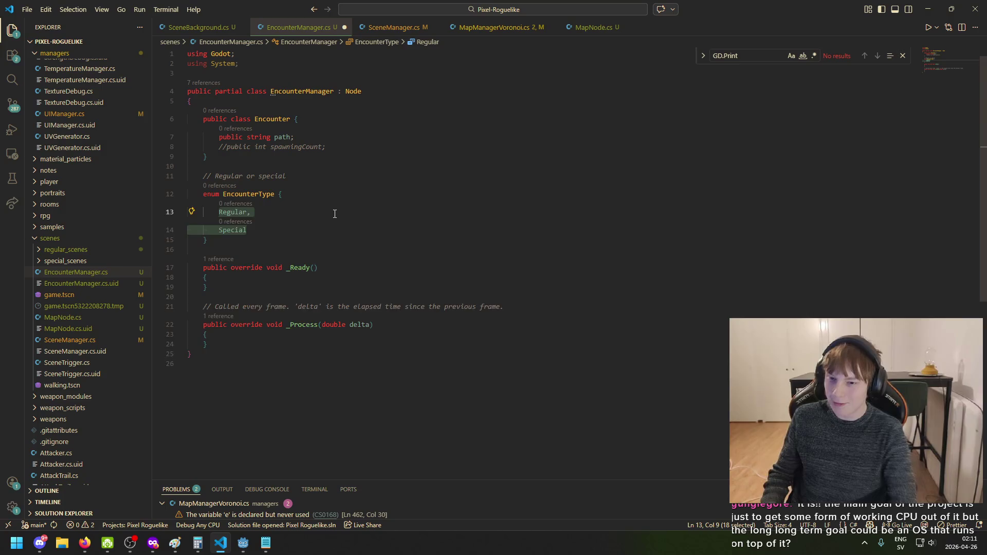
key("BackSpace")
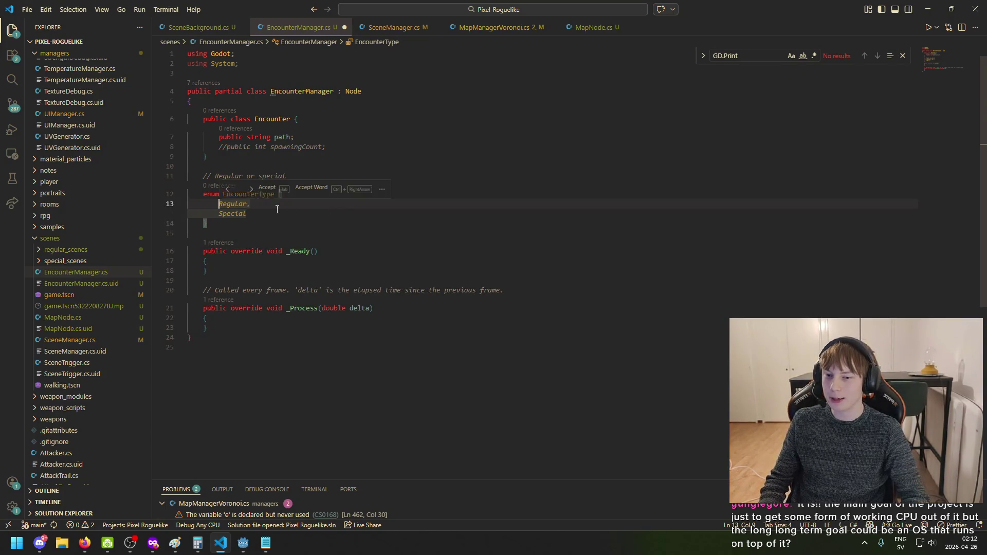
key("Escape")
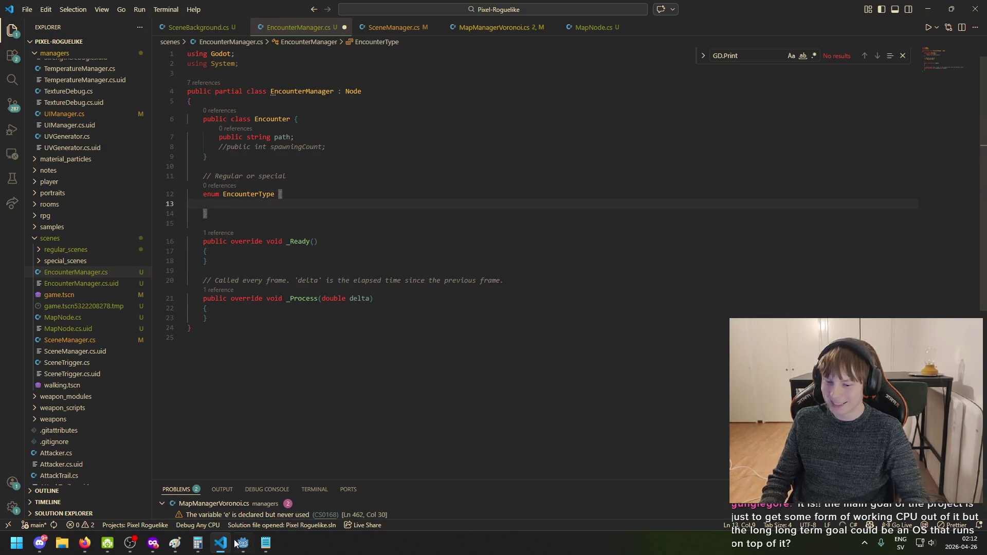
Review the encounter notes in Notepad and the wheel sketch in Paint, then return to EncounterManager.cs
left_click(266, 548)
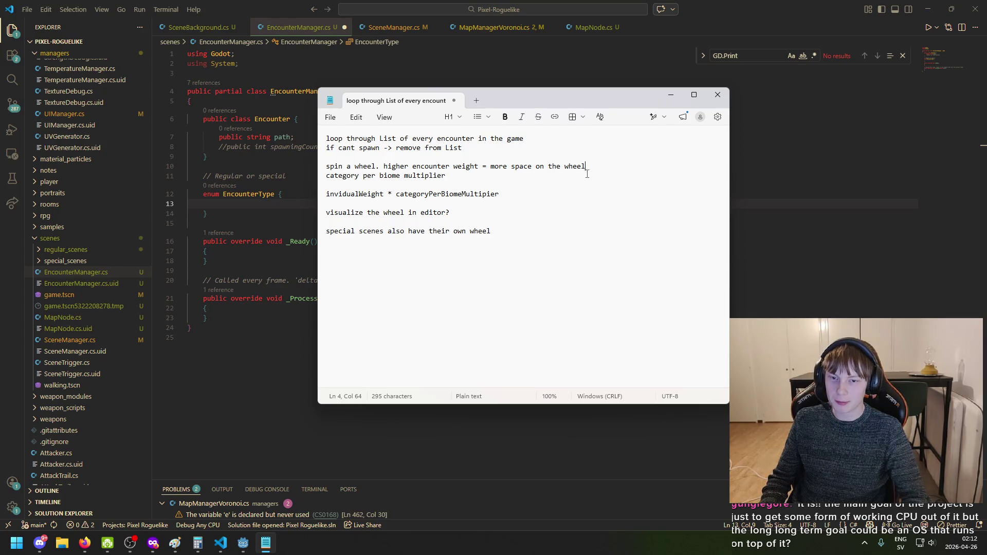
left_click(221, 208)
┄┄┄┄┄┄┄┄┄┄┄┄┄┄┄┄┄┄┄┄
WHAT IS NEEDED ▸ Only the pictures are to be omitted; the records above must otherwise be reproduced exactly.

SOLUTION FOR THIS TASK ▸
key("BackSpace")
key("Escape")
Review the encounter notes in Notepad and the wheel sketch in Paint, then return to EncounterManager.cs
left_click(266, 548)
left_click(221, 208)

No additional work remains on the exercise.